The 30 best players in World Cup history
By James Dudko
19. Michel Platini, France
Michel Platini was the embodiment of midfield artistry at this level. France didn’t win the tournament until 1998, but they never had a better midfield quartet than the one Platini held together in 1982.
Les Bleus arrived in Spain armed with the “Carre Magique,” a four-strong platoon of world-class magicians in the middle. Alain Giresse was coolness personified on the ball, Luis Fernandez did the often unseen work every team needs to function, while Jean Tigana was the classy stroller who never looked flustered.
Yet for all the talent of the three around him, Platini was the sprinkling of magic dust. There wasn’t an aspect of his game anything less than majestic.
Platini could thread passes through any gap, take control in front of his defense and was a delight going forward. His late runs and quality in front of goal made him more prolific than a central midfielder in any era should ever be.
Such was Platini’s obvious class, Italy made it their business to man-mark him into oblivion in 1978. But nobody, not the Italians or a swarm of Bees, could get near the Gallic field general four years later.

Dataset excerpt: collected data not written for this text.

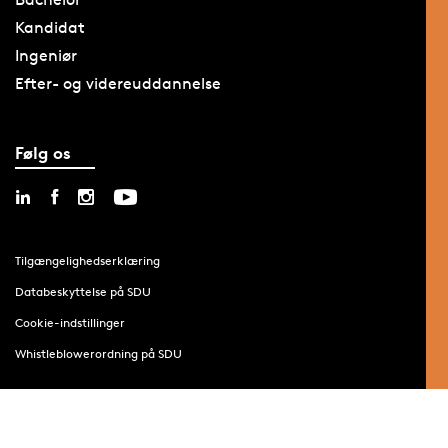
Kandidat
Ingeniør
Efter- og videreuddannelse
Følg os
Tilgængelighedserklæring
Databeskyttelse på SDU
Cookie-indstillinger
Whistleblowerordning på SDU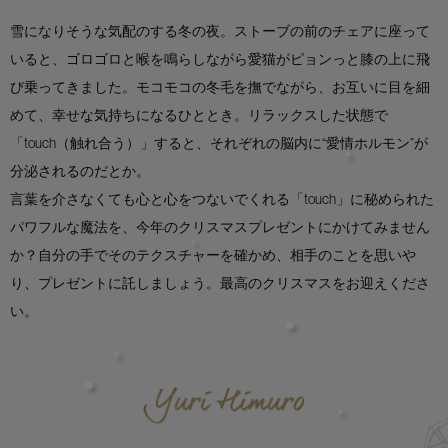
雪になりそうな気配のする冬の夜。ストーブの前のチェアに座って
いると、ゴロゴロと喉を鳴らしながら愛猫がピョンっと膝の上に飛
び乗ってきました。モコモコの冬毛を撫でながら、お互いに目を細
めて、幸せな気持ちになるひととき。リラックスした状態で
「touch（触れ合う）」すると、それぞれの脳内に“愛情ホルモン”が
分泌されるのだとか。
言葉を介さなくても心と心をつないでくれる「touch」に秘められた
パワフルな魔法を、今年のクリスマスプレゼントにかけてみません
か？自分の手でそのテクスチャーを確かめ、相手のことを思いや
り、プレゼントに託しましょう。最高のクリスマスをお迎えくださ
い。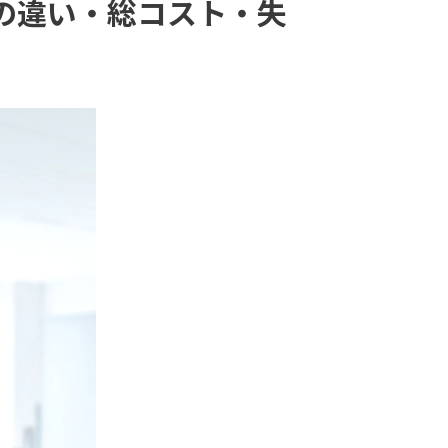
の違い・総コスト・失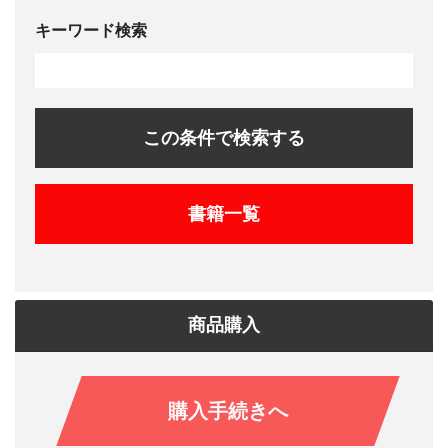
キーワード検索
この条件で検索する
書籍一覧
商品購入
購入手続きへ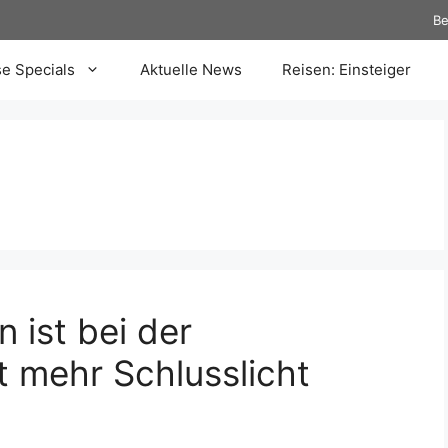
Be
se Specials
Aktuelle News
Reisen: Einsteiger
 ist bei der
ht mehr Schlusslicht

Platini carried France to a semifinal against West Germany. France were denied on penalties, but only after goalkeeper Harald Schumacher had knocked out Patrick Battiston with an awful challenge that somehow went unpunished.
The defeat cut deep, but Platini was still good enough to take the French back to the last four in ’86. A captain and inspiration, Platini is the player every subsequent member of Les Bleus has been judged against.